──────── DATASET EXCERPTS ────────

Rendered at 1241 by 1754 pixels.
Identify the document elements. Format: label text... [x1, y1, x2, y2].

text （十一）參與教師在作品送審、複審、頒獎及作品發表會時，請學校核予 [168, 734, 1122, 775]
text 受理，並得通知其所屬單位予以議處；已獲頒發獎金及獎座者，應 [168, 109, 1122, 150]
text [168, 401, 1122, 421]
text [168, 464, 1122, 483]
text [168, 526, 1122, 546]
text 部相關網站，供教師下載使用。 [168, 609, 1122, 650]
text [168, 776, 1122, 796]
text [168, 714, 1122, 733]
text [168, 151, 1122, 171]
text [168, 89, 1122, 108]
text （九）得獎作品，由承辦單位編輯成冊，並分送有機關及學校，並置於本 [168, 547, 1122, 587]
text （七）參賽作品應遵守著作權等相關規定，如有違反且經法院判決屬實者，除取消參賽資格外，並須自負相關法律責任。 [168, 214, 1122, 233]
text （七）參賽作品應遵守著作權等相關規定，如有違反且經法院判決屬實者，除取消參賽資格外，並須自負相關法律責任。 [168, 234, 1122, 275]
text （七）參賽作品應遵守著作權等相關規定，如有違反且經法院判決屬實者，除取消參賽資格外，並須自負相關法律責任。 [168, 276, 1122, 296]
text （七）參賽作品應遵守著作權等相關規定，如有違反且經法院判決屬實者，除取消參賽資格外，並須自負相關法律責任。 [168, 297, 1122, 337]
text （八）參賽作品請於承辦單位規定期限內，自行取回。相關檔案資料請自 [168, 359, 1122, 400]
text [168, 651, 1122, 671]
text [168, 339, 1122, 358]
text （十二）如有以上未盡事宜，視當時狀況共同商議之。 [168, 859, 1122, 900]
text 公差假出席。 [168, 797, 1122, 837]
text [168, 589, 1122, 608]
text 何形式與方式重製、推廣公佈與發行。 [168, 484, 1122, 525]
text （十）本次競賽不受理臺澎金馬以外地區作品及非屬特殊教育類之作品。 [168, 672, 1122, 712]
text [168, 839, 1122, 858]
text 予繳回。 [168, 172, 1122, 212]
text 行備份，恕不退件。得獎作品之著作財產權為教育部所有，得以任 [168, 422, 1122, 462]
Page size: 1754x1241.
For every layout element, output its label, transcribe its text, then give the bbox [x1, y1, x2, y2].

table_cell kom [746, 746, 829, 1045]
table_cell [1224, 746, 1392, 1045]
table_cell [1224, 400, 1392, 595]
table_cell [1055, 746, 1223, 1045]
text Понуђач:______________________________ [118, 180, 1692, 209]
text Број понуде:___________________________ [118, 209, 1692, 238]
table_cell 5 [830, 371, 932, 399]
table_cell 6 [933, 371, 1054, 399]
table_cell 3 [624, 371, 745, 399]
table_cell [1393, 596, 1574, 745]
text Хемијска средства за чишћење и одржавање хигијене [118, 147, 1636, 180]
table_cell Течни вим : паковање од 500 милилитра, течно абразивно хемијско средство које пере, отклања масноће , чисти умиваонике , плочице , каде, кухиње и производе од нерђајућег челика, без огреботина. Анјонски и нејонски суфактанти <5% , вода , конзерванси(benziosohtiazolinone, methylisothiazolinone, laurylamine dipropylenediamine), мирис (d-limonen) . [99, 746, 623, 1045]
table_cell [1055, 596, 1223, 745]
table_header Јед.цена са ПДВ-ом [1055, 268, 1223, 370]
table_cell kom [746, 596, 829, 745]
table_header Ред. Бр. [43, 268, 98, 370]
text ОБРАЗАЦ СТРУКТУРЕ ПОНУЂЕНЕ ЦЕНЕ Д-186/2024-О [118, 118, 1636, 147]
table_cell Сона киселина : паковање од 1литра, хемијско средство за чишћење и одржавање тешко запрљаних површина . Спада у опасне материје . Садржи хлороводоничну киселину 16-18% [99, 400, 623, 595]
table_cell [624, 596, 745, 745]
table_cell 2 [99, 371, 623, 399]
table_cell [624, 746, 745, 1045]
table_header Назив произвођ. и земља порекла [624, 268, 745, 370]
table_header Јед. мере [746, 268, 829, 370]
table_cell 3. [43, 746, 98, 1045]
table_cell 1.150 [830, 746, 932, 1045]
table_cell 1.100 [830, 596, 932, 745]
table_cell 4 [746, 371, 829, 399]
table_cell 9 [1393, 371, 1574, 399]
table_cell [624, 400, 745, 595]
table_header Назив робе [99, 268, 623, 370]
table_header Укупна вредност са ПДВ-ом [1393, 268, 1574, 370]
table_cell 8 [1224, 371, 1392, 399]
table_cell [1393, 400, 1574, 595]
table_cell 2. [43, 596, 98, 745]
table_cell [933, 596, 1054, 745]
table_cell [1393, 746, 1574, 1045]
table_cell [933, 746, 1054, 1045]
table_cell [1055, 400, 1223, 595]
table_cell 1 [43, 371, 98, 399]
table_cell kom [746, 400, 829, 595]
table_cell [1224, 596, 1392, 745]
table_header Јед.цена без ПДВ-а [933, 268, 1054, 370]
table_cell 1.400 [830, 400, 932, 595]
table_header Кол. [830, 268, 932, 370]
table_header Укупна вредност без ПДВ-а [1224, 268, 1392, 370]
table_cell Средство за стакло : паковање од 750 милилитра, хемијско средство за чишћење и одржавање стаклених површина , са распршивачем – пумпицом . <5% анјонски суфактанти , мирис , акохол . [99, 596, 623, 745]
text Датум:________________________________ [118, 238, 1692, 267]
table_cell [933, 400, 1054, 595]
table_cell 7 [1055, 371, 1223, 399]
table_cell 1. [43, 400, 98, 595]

────────

> **YOUR OBJECTIVE**:
Convert the material into a JSON list of strings with one string per line, covering only the lines from its first line up to and including the line containing "For every layout". Omit blank lines.

> **TASK OUTPUT**:
[
  "Rendered at 1241 by 1754 pixels.",
  "Identify the document elements. Format: label text... [x1, y1, x2, y2].",
  "text （十一）參與教師在作品送審、複審、頒獎及作品發表會時，請學校核予 [168, 734, 1122, 775]",
  "text 受理，並得通知其所屬單位予以議處；已獲頒發獎金及獎座者，應 [168, 109, 1122, 150]",
  "text [168, 401, 1122, 421]",
  "text [168, 464, 1122, 483]",
  "text [168, 526, 1122, 546]",
  "text 部相關網站，供教師下載使用。 [168, 609, 1122, 650]",
  "text [168, 776, 1122, 796]",
  "text [168, 714, 1122, 733]",
  "text [168, 151, 1122, 171]",
  "text [168, 89, 1122, 108]",
  "text （九）得獎作品，由承辦單位編輯成冊，並分送有機關及學校，並置於本 [168, 547, 1122, 587]",
  "text （七）參賽作品應遵守著作權等相關規定，如有違反且經法院判決屬實者，除取消參賽資格外，並須自負相關法律責任。 [168, 214, 1122, 233]",
  "text （七）參賽作品應遵守著作權等相關規定，如有違反且經法院判決屬實者，除取消參賽資格外，並須自負相關法律責任。 [168, 234, 1122, 275]",
  "text （七）參賽作品應遵守著作權等相關規定，如有違反且經法院判決屬實者，除取消參賽資格外，並須自負相關法律責任。 [168, 276, 1122, 296]",
  "text （七）參賽作品應遵守著作權等相關規定，如有違反且經法院判決屬實者，除取消參賽資格外，並須自負相關法律責任。 [168, 297, 1122, 337]",
  "text （八）參賽作品請於承辦單位規定期限內，自行取回。相關檔案資料請自 [168, 359, 1122, 400]",
  "text [168, 651, 1122, 671]",
  "text [168, 339, 1122, 358]",
  "text （十二）如有以上未盡事宜，視當時狀況共同商議之。 [168, 859, 1122, 900]",
  "text 公差假出席。 [168, 797, 1122, 837]",
  "text [168, 589, 1122, 608]",
  "text 何形式與方式重製、推廣公佈與發行。 [168, 484, 1122, 525]",
  "text （十）本次競賽不受理臺澎金馬以外地區作品及非屬特殊教育類之作品。 [168, 672, 1122, 712]",
  "text [168, 839, 1122, 858]",
  "text 予繳回。 [168, 172, 1122, 212]",
  "text 行備份，恕不退件。得獎作品之著作財產權為教育部所有，得以任 [168, 422, 1122, 462]",
  "Page size: 1754x1241.",
  "For every layout element, output its label, transcribe its text, then give the bbox [x1, y1, x2, y2]."
]